所以她要自己的性命握在自己手裡,要這盤爾虞我詐的棋局贏手是她。
而齊家世子齊少虞,就是她在鍾延川和岑鳶的那盤棋局上,要下的第一子。
可是她錯了。
她忘了自己一個連武功都不會的人怎麼會救得出齊少虞,也忘了她空有一把匕首,又如何能打得過死士。
當那柄薄薄的利劍刺入腹部的時候,鍾毓忽然有一瞬間想笑。
她笑自己方才在門外所想過的一切都只是她的妄想,她笑自己自不量力,竟然妄圖救出齊少虞。
她只記得蚍蜉撼大樹,卻忘了下一句,竟是可笑不自量。
「所以鍾毓,你如此不顧性命地要將自己置於危險之中——」
鍾毓忽地回過神,卻見男人此刻正撐在自己上方,眸色深深地看著自己。
「只是因為......」他低低出聲,眉眼間卻無半分暖色,「你不信我。」
「因為在你心裡,我自始至終都是那位為了目的而不惜娶了你的太傅大人。」
「你猜到了此次流放是我與皇帝同謀,也猜到了我來連山另有緣由,你甚至還猜到了我的目標是鍾延川。」
「但你不想做一個被動地存在於鍾延川和我之間的棋子,也無心參與到朝廷之間的紛爭中去,你只想離開這些會危及你性命的事情,想全身而退。
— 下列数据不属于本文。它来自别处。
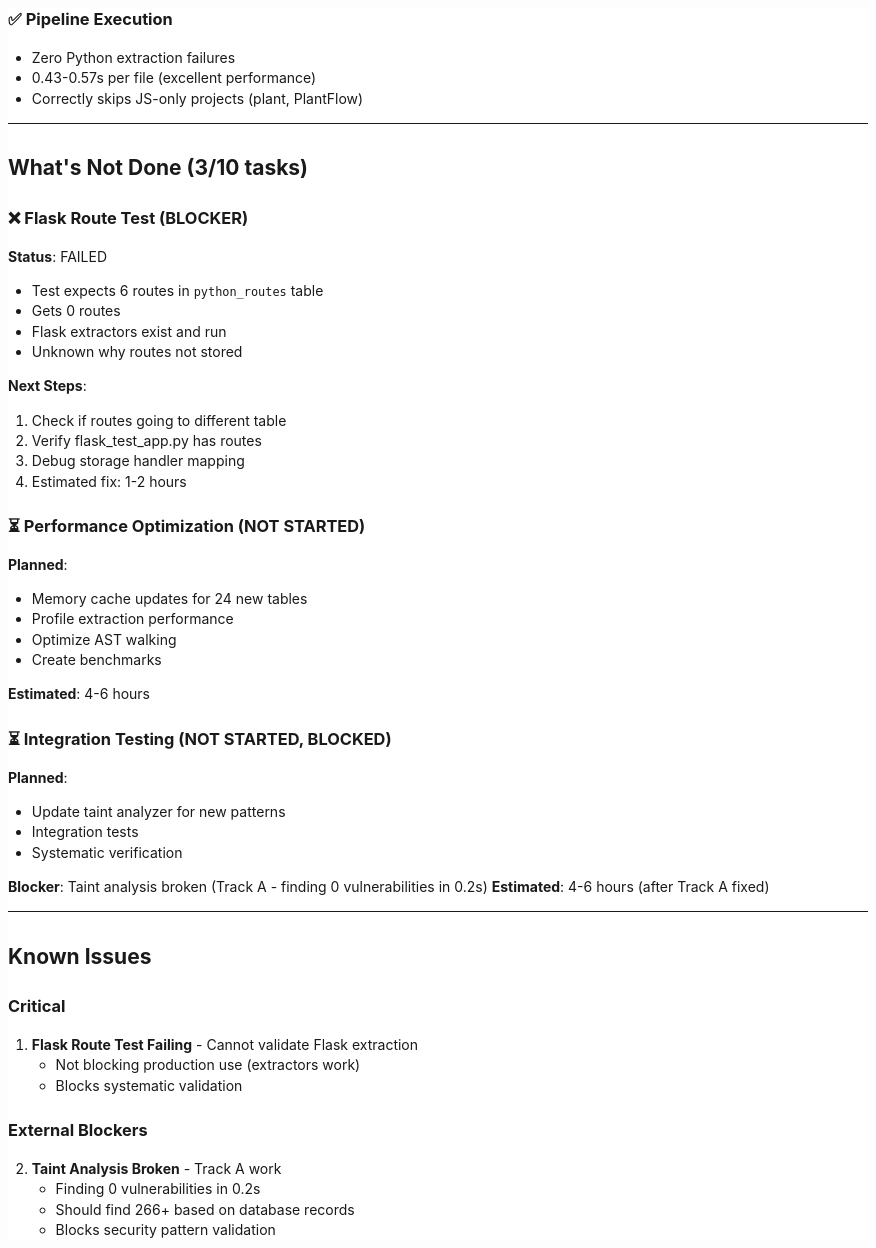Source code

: ### ✅ Pipeline Execution
- Zero Python extraction failures
- 0.43-0.57s per file (excellent performance)
- Correctly skips JS-only projects (plant, PlantFlow)

---

## What's Not Done (3/10 tasks)

### ❌ Flask Route Test (BLOCKER)
**Status**: FAILED
- Test expects 6 routes in `python_routes` table
- Gets 0 routes
- Flask extractors exist and run
- Unknown why routes not stored

**Next Steps**:
1. Check if routes going to different table
2. Verify flask_test_app.py has routes
3. Debug storage handler mapping
4. Estimated fix: 1-2 hours

### ⏳ Performance Optimization (NOT STARTED)
**Planned**:
- Memory cache updates for 24 new tables
- Profile extraction performance
- Optimize AST walking
- Create benchmarks

**Estimated**: 4-6 hours

### ⏳ Integration Testing (NOT STARTED, BLOCKED)
**Planned**:
- Update taint analyzer for new patterns
- Integration tests
- Systematic verification

**Blocker**: Taint analysis broken (Track A - finding 0 vulnerabilities in 0.2s)
**Estimated**: 4-6 hours (after Track A fixed)

---

## Known Issues

### Critical
1. **Flask Route Test Failing** - Cannot validate Flask extraction
   - Not blocking production use (extractors work)
   - Blocks systematic validation

### External Blockers
2. **Taint Analysis Broken** - Track A work
   - Finding 0 vulnerabilities in 0.2s
   - Should find 266+ based on database records
   - Blocks security pattern validation
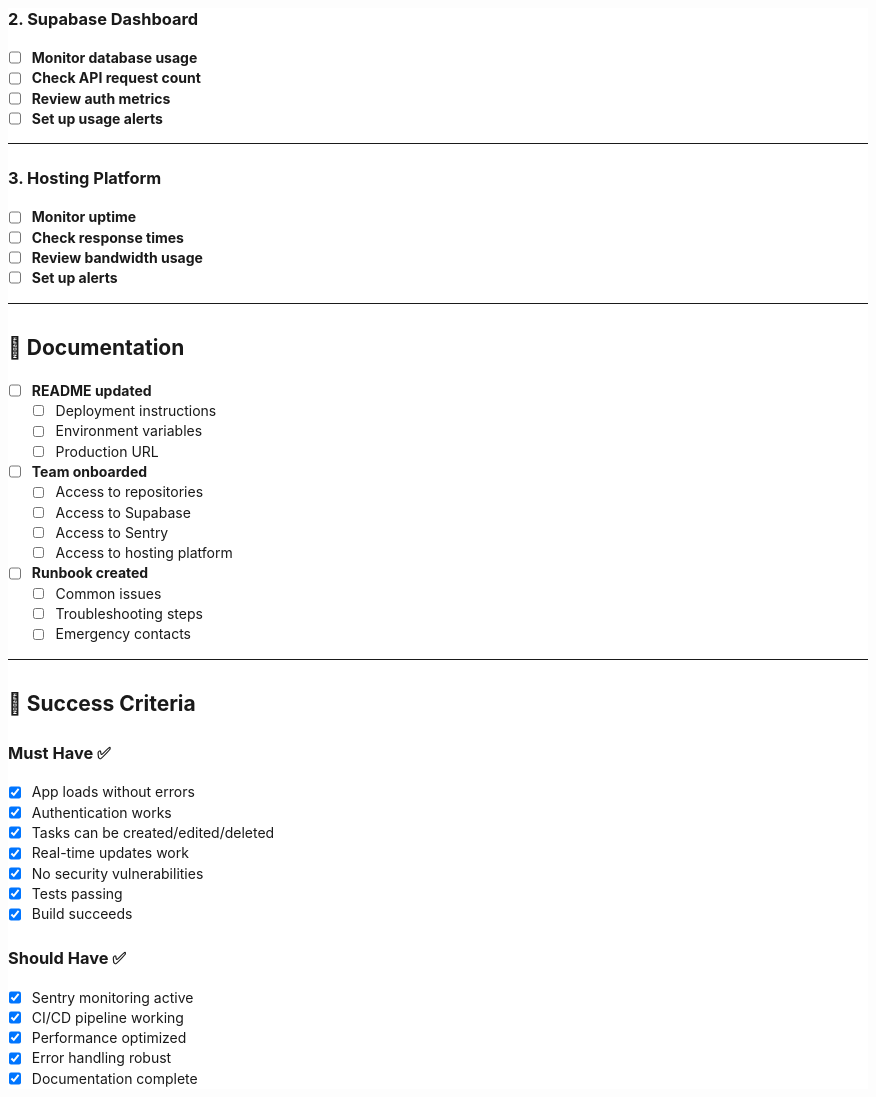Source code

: 
### 2. Supabase Dashboard

- [ ] **Monitor database usage**
- [ ] **Check API request count**
- [ ] **Review auth metrics**
- [ ] **Set up usage alerts**

---

### 3. Hosting Platform

- [ ] **Monitor uptime**
- [ ] **Check response times**
- [ ] **Review bandwidth usage**
- [ ] **Set up alerts**

---

## 📝 Documentation

- [ ] **README updated**
  - [ ] Deployment instructions
  - [ ] Environment variables
  - [ ] Production URL

- [ ] **Team onboarded**
  - [ ] Access to repositories
  - [ ] Access to Supabase
  - [ ] Access to Sentry
  - [ ] Access to hosting platform

- [ ] **Runbook created**
  - [ ] Common issues
  - [ ] Troubleshooting steps
  - [ ] Emergency contacts

---

## 🎯 Success Criteria

### Must Have ✅
- [x] App loads without errors
- [x] Authentication works
- [x] Tasks can be created/edited/deleted
- [x] Real-time updates work
- [x] No security vulnerabilities
- [x] Tests passing
- [x] Build succeeds

### Should Have ✅
- [x] Sentry monitoring active
- [x] CI/CD pipeline working
- [x] Performance optimized
- [x] Error handling robust
- [x] Documentation complete
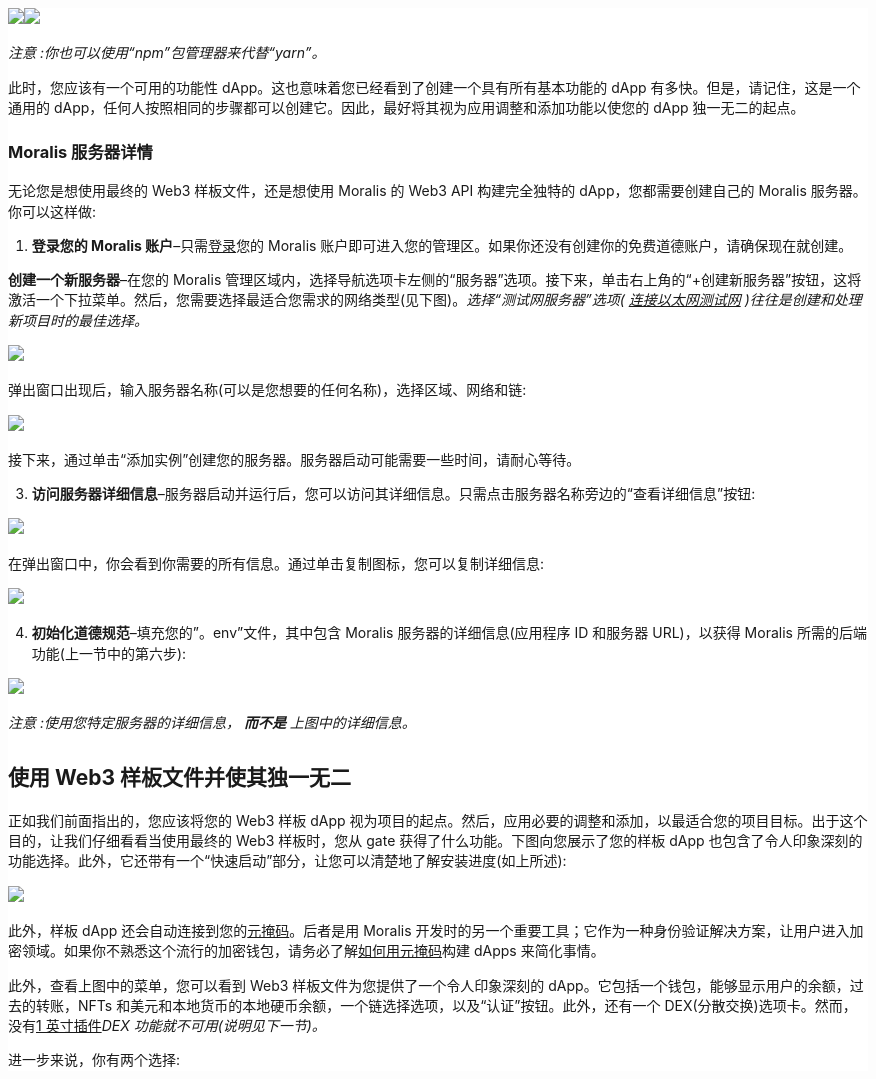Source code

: ![](../Images/65d1d7d3e0d6a2ac55ee6ba25d5a51c0.png)![](../Images/8a1c2492e43511f2d8ef8e77343fd154.png)

*注意* *:你也可以使用“npm”包管理器来代替“yarn”。*

此时，您应该有一个可用的功能性 dApp。这也意味着您已经看到了创建一个具有所有基本功能的 dApp 有多快。但是，请记住，这是一个通用的 dApp，任何人按照相同的步骤都可以创建它。因此，最好将其视为应用调整和添加功能以使您的 dApp 独一无二的起点。

### **Moralis 服务器详情**

无论您是想使用最终的 Web3 样板文件，还是想使用 Moralis 的 Web3 API 构建完全独特的 dApp，您都需要创建自己的 Moralis 服务器。你可以这样做:

1.  **登录您的 Moralis 账户**–只需[登录](https://admin.moralis.io/login)您的 Moralis 账户即可进入您的管理区。如果你还没有创建你的免费道德账户，请确保现在就创建。

**创建一个新服务器**–在您的 Moralis 管理区域内，选择导航选项卡左侧的“服务器”选项。接下来，单击右上角的“+创建新服务器”按钮，这将激活一个下拉菜单。然后，您需要选择最适合您需求的网络类型(见下图)。*选择“测试网服务器”选项(* [*连接以太网测试网*](https://moralis.io/ethereum-testnet-guide-connect-to-ethereum-testnets/) *)往往是创建和处理新项目时的最佳选择。*

![](../Images/9b5593fed1f4317e4779ac7a326a27fd.png)

弹出窗口出现后，输入服务器名称(可以是您想要的任何名称)，选择区域、网络和链:

![](../Images/fb49a3c5ea6f1c97c6dec4ae45ccb973.png)

接下来，通过单击“添加实例”创建您的服务器。服务器启动可能需要一些时间，请耐心等待。

3.  **访问服务器详细信息**–服务器启动并运行后，您可以访问其详细信息。只需点击服务器名称旁边的“查看详细信息”按钮:

![](../Images/bb8d63e0e323245cf7c220b8dd87f5af.png)

在弹出窗口中，你会看到你需要的所有信息。通过单击复制图标，您可以复制详细信息:

![](../Images/70bbbb912a56cd03197164cdcfb7b441.png)

4.  **初始化道德规范**–填充您的”。env”文件，其中包含 Moralis 服务器的详细信息(应用程序 ID 和服务器 URL)，以获得 Moralis 所需的后端功能(上一节中的第六步):

![](../Images/a391c1cef446b8bb9adf1d1483603481.png)

*注意* *:使用您特定服务器的详细信息，* ***而不是*** *上图中的详细信息。*

## **使用 Web3 样板文件并使其独一无二**

正如我们前面指出的，您应该将您的 Web3 样板 dApp 视为项目的起点。然后，应用必要的调整和添加，以最适合您的项目目标。出于这个目的，让我们仔细看看当使用最终的 Web3 样板时，您从 gate 获得了什么功能。下图向您展示了您的样板 dApp 也包含了令人印象深刻的功能选择。此外，它还带有一个“快速启动”部分，让您可以清楚地了解安装进度(如上所述):

![](../Images/c5c9e8dc64367cfad57cdeab79ad6da4.png)

此外，样板 dApp 还会自动连接到您的[元掩码](https://moralis.io/metamask-explained-what-is-metamask/)。后者是用 Moralis 开发时的另一个重要工具；它作为一种身份验证解决方案，让用户进入加密领域。如果你不熟悉这个流行的加密钱包，请务必了解[如何用元掩码](https://moralis.io/building-dapps-with-metamask/)构建 dApps 来简化事情。

此外，查看上图中的菜单，您可以看到 Web3 样板文件为您提供了一个令人印象深刻的 dApp。它包括一个钱包，能够显示用户的余额，过去的转账，NFTs 和美元和本地货币的本地硬币余额，一个链选择选项，以及“认证”按钮。此外，还有一个 DEX(分散交换)选项卡。然而，没有[1 英寸插件](https://moralis.io/plugins/1inch/)*DEX 功能就不可用(说明见下一节)。*

进一步来说，你有两个选择:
」
「所以你才會在明知房內除了齊少虞還有一人的時候,仍然決定推開房門,因為你想將一年前齊小世子那樁案子的真相捏在自己手裡。」
「你心裡十分清楚,不論是三年前的章行舟,還是一年前的齊少虞,這兩樁案件中任取其一,都能成為要挾我和鍾延川的把柄。」
「鍾毓。」男人忽然不知為何眯了眯眼,而後喚了一聲她的名字,「你覺得你需要一枚護身符,對嗎?」
床上人的臉色早在岑鳶說出「你不信我」的時候已然變得蒼白,隨著岑鳶的話音落下,鍾毓面上的血色已然全數褪去。
她看著自己上方面無表情說出藏在她心底最深處秘密的男人,一雙眼裡滿是倉惶。
「那夜你就站在這房中,知道了三年前章行舟的案子後,便想試探我來連山的真正目的。」
岑鳶看著鍾毓血色盡失的臉,知道她是因為自己將一切都挑明之後的緣故。可即便他此刻因為鍾毓的神情而心尖一痛,但口中卻依舊接著方才的話,繼續說了下去。